Supreme Court overturns union-fees precedent
A divided Supreme Court said on Wednesday that public-sector employees who don’t belong to unions can’t be forced to pay union contract-negotiating fees.
In Janus v. American Federation, Justice Samuel Alito said that “states and public-sector unions may no longer extract agency fees from nonconsenting employees.” Non-union members are required to pay agency fees in public workplaces to cover contract negotiation costs.
“The First Amendment is violated when money is taken from nonconsenting employees for a public-sector union; employees must choose to support the union before anything is taken from them,” Alito said. “Accordingly, neither an agency fee nor any other form of payment to a public-sector union may be deducted from an employee, nor may any other attempt be made to collect such a payment, unless the employee affirmatively consents to pay.”
In 1977, the Court said unions could charge such fees. In Abood v. Detroit Board of Education, Justice Potter Stewart said that public-sector workers could be compelled to "support legitimate, non-ideological, union activities germane to collective-bargaining representation.” The Abood Court said that a state could balance managing its employees and labor interests to avoid “free rider” situations where non-union workers benefited from a union’s advocacy for pay raises and other benefits without paying for the negotiation process.
The Court’s decision today effectively overturns the Abood decision.
The Janus case was about the Illinois Public Labor Relations Act, which requires all employees working at a public agency or public organization to pay a fee for unions to negotiate contracts, even if some employees don’t belong to unions. To union officials, any decision overturning Abood was seen as a direct threat to the existence of public unions. Abood’s opponents viewed it as an unconstitutional restraint on free speech and association.

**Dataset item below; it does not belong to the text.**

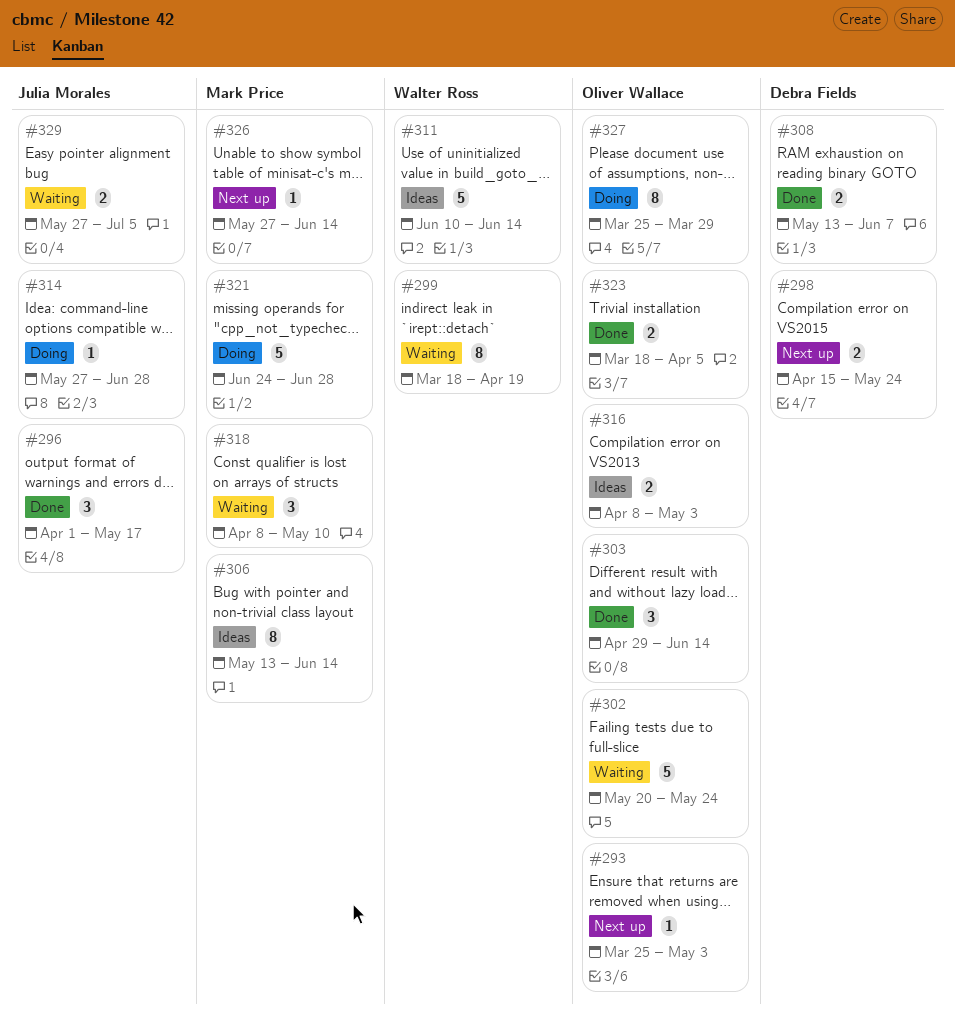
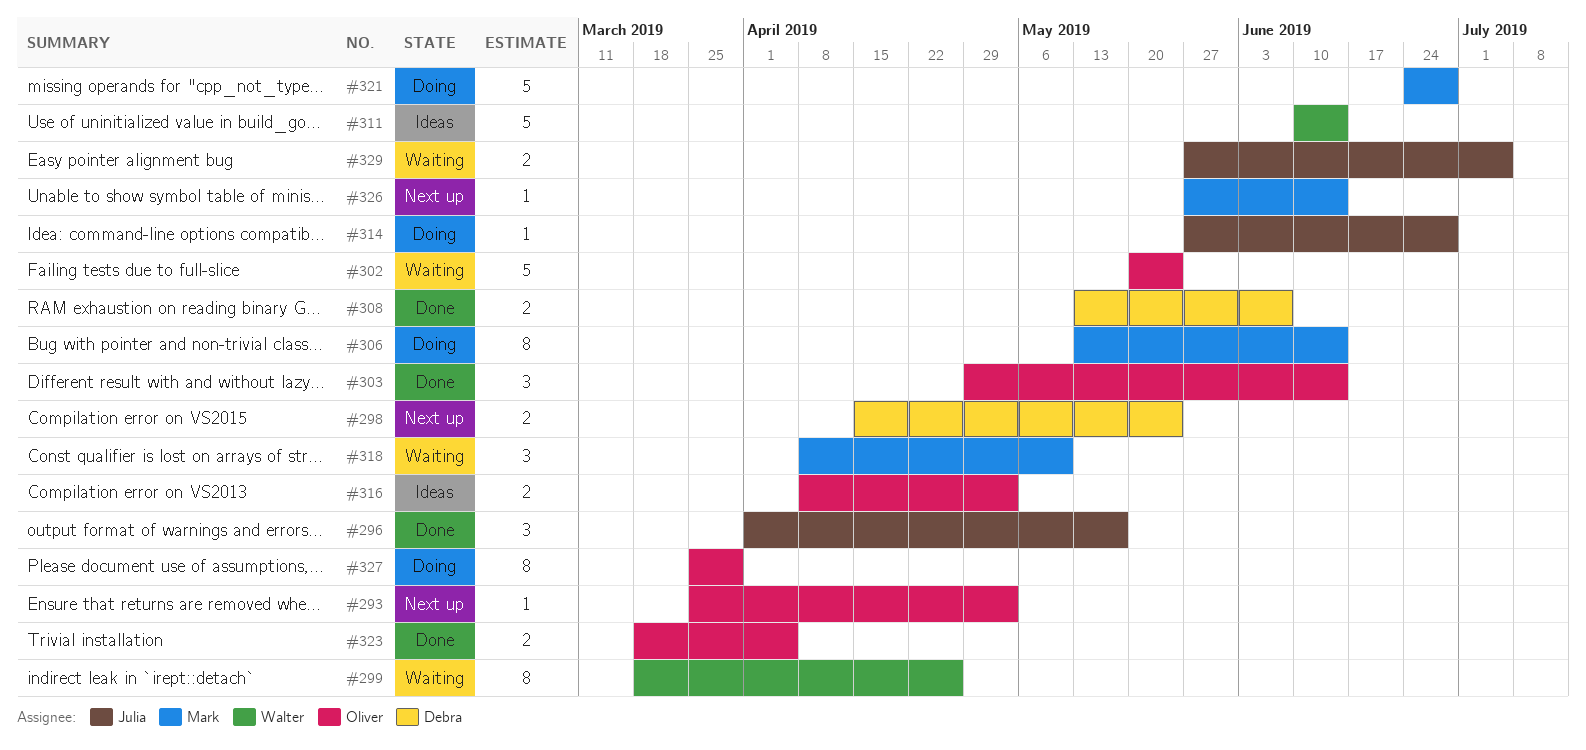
#299, due: Apr 19 -> Apr 26
#306, status: Ideas -> Doing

In their dissent, the Court’s liberal Justices criticized the majority decision. “Today, the Court succeeds in its 6-year campaign to reverse Abood,” said Justice Elena Kagan. “Its decision will have large-scale consequences. Public employee unions will lose a secure source of financial support. State and local governments that thought fair-share provisions furthered their interests will need to find new ways of managing their workforces. Across the country, the relationships of public employees and employers will alter in both predictable and wholly unexpected ways.”